Transcribed page contents
*** Begin section ***

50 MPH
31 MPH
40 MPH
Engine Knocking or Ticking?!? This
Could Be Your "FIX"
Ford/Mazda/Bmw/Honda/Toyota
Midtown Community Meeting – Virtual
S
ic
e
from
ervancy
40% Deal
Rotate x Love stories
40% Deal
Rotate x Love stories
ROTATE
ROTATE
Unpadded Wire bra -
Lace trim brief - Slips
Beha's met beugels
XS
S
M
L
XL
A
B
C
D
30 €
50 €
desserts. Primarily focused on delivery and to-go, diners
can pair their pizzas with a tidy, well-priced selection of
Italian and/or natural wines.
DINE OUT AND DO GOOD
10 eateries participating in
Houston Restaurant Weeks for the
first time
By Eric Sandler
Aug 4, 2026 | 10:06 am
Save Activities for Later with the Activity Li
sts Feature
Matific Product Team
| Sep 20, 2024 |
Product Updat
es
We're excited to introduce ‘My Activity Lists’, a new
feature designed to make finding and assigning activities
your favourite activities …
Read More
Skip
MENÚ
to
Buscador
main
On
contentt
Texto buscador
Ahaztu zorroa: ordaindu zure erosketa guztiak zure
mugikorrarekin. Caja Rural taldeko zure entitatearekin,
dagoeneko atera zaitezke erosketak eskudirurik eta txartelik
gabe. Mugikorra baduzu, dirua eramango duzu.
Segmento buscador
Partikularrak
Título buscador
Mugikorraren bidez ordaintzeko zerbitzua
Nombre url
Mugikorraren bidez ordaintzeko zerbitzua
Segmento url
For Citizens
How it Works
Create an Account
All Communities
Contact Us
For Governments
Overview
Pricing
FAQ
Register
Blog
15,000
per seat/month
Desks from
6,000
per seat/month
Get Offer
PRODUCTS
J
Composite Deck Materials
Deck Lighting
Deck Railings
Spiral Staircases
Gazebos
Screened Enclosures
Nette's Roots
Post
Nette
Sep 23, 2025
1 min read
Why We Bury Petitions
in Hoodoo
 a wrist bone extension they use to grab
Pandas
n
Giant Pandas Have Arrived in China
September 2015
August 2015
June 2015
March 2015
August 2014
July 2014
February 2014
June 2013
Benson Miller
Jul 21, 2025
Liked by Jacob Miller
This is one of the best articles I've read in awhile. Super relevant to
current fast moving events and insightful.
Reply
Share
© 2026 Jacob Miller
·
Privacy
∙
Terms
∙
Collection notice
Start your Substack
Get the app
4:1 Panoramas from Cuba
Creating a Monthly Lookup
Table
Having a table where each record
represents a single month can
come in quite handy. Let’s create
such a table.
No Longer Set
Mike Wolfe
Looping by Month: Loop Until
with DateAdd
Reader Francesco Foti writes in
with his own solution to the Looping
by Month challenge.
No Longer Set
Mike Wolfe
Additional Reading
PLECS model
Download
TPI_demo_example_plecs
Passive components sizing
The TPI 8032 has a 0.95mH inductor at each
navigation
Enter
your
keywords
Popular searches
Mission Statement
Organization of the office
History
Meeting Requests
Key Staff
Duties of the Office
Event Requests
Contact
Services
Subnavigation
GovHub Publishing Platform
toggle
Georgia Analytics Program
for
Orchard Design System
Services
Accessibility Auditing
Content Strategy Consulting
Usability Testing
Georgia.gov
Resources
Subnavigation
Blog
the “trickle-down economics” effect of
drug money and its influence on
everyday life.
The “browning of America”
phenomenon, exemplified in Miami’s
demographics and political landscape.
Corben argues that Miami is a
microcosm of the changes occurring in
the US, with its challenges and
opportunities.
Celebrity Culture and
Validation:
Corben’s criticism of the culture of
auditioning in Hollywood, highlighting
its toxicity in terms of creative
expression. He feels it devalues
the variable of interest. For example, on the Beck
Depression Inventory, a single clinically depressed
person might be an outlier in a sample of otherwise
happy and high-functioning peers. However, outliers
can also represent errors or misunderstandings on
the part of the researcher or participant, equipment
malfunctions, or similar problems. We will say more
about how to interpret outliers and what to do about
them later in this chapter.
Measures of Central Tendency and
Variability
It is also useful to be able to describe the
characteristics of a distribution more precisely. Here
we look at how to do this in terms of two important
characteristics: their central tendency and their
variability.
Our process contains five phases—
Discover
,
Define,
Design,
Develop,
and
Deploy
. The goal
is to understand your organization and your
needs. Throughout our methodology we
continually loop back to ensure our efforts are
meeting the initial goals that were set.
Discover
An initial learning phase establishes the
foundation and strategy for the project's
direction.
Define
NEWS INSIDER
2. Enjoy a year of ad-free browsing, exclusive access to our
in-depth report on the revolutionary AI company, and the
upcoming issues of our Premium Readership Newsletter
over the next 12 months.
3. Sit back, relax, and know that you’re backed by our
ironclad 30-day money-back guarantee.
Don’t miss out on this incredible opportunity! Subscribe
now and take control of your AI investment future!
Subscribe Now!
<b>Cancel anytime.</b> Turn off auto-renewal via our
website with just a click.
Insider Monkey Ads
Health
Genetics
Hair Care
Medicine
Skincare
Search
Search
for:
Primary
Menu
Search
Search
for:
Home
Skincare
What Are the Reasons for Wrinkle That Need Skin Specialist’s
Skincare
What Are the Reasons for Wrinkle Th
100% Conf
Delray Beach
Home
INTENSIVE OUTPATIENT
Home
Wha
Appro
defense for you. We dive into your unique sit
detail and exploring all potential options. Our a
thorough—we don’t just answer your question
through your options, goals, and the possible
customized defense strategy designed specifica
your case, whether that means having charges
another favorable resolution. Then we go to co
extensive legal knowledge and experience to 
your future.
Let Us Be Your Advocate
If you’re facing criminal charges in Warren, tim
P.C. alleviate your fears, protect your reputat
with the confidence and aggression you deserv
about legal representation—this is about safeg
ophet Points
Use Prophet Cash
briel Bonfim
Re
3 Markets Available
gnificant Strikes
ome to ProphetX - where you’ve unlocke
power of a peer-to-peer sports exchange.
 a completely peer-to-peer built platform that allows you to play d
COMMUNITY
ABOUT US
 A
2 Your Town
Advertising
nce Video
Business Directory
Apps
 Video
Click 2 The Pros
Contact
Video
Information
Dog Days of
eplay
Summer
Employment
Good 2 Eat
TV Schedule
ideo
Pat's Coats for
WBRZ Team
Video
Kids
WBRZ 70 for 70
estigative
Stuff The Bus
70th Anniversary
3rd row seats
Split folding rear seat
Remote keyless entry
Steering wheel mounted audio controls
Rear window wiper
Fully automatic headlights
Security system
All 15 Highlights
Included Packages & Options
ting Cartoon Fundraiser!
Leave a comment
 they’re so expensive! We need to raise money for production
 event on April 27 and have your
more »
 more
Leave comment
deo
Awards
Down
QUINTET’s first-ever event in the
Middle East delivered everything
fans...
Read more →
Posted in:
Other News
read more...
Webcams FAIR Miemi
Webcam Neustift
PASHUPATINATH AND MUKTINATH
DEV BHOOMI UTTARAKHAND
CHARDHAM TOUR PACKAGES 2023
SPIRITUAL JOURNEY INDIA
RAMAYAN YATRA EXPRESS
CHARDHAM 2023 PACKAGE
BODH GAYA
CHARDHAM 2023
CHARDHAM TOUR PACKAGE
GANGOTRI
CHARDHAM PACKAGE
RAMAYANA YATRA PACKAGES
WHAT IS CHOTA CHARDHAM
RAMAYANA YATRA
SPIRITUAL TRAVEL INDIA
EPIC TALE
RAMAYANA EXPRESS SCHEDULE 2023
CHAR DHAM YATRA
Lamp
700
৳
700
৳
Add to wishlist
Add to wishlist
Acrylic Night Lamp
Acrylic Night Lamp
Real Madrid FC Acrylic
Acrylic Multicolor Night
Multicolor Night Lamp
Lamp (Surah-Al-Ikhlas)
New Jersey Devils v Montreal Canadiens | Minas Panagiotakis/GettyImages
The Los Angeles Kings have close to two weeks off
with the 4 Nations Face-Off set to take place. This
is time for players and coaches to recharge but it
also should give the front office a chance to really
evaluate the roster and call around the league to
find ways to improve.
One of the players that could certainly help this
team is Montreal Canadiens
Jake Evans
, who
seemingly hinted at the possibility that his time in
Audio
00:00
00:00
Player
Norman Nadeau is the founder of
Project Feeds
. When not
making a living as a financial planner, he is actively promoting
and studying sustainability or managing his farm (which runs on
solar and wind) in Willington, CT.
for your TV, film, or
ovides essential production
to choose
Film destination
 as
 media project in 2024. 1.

*** End section ***

# What the task asks
With the first line being the one containing "RAMAYANA YATRA PACKAGES" and the last line the one containing "Multicolor Night Lamp", transcribe exactly the lines above that fall in that range.

# Answer to this task
RAMAYANA YATRA PACKAGES
WHAT IS CHOTA CHARDHAM
RAMAYANA YATRA
SPIRITUAL TRAVEL INDIA
EPIC TALE
RAMAYANA EXPRESS SCHEDULE 2023
CHAR DHAM YATRA
Lamp
700
৳
700
৳
Add to wishlist
Add to wishlist
Acrylic Night Lamp
Acrylic Night Lamp
Real Madrid FC Acrylic
Acrylic Multicolor Night
Multicolor Night Lamp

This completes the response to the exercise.